目玉が飛んできて、目玉を押し退けて、目玉の穴に収まった。

これが具体的にはどういう状況かを説明するよ。

窓の外の暗闇に、突如として小さな浮遊体が浮き上がったんだ。ぼんやりと見える球体は、白かったね。

何事かと思ったものさ。

危険かどうかなど察知しなかった。何かが浮いているからって、人間そうそう注意深くなどなれるもんじゃないと思うんだが、まぁ、それは置いておこうじゃないか。

窓を開けても外は真っ暗闇だ。周囲に街燈なんていう洒落たものはないのさ。で、その真っ暗の中に浮いていたんだ。その球体の中央には光彩があって……ああ、光彩ってのは、ほら、瞳のことだよ。ブラウンの、黒っぽい丸いのが付いていてね。それは向かって正面に、ちょうど球体が真正面を向く位置にあって、白い部分のちょうど中央に付いていた。

目玉だと思ったが、目玉そっくりなだけでそれを目玉と呼んでいいかはよく解からない。

窓を開けてご対面したんだが、じっとこちらを見ていたらしくてね、いきなり向かってきたんだ。

あっ、と叫び声を上げたような気がするな。

右目に違和感を覚えたよ。ぐうぅと押し込まれるような感覚だ、頭の奥のほうがズキィンと痛んだ。いや、おそらく頭じゃなくて、目玉の奥が痛かったんだろう。眼窩の正確な大きさを実感したね。押し込まれた目玉がぐんにゃりと、こう、変形して餅のように眼窩いっぱいに広がったような気がした。

窮屈さの後に破裂した感触があった。

何かの液体が大量に溢れてね、どろりと頬を伝ったんだが、視界そのものは別に何の変化もなかった。

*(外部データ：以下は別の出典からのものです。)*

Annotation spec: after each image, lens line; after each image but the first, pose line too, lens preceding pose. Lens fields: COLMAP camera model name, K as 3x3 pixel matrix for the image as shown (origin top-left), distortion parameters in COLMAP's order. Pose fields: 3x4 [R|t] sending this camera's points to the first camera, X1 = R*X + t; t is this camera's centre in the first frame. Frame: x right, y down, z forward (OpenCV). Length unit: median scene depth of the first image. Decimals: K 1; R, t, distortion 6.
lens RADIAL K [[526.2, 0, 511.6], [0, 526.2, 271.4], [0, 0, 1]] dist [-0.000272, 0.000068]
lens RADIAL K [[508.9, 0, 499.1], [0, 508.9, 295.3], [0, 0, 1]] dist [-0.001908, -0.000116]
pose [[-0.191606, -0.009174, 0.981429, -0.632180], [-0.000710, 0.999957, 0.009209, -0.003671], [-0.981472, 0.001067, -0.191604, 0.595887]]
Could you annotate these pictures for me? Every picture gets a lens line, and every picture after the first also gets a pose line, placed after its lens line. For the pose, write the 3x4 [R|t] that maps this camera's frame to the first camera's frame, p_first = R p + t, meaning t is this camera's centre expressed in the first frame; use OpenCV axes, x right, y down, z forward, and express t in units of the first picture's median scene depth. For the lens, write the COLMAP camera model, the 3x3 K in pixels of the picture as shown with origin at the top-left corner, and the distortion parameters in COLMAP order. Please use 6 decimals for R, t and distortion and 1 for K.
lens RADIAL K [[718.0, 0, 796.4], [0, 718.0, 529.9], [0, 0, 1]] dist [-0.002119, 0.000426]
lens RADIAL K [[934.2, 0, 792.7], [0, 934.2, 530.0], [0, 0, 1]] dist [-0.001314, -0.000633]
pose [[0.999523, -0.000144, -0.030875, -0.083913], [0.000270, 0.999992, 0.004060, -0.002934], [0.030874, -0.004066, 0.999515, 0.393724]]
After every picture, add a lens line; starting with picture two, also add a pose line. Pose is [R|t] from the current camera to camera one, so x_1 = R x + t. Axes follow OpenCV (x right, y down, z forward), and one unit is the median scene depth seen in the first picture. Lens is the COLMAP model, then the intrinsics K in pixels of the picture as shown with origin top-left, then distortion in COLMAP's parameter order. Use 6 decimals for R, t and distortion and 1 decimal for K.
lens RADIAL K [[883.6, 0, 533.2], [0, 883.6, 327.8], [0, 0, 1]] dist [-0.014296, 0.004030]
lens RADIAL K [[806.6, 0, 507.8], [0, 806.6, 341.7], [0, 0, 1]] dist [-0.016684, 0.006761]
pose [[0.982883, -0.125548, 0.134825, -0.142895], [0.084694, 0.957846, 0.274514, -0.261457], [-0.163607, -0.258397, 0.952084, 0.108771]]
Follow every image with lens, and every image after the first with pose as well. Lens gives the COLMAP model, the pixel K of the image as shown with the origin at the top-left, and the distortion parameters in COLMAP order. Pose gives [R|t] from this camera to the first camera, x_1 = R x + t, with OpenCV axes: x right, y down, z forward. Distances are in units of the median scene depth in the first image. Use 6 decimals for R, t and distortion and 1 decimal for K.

慌てて窓もそのままに鏡へ向かったよ。で、自分の顔を見たら、べったりと右目付近に粘液がくっついていた。

いやはや、何が何だかわからないよ。

目玉が飛んできて、目玉を押し退けて、目玉の穴に収まっただけなんだが。

変な話だろう? 自分でも変な話だと思うよ。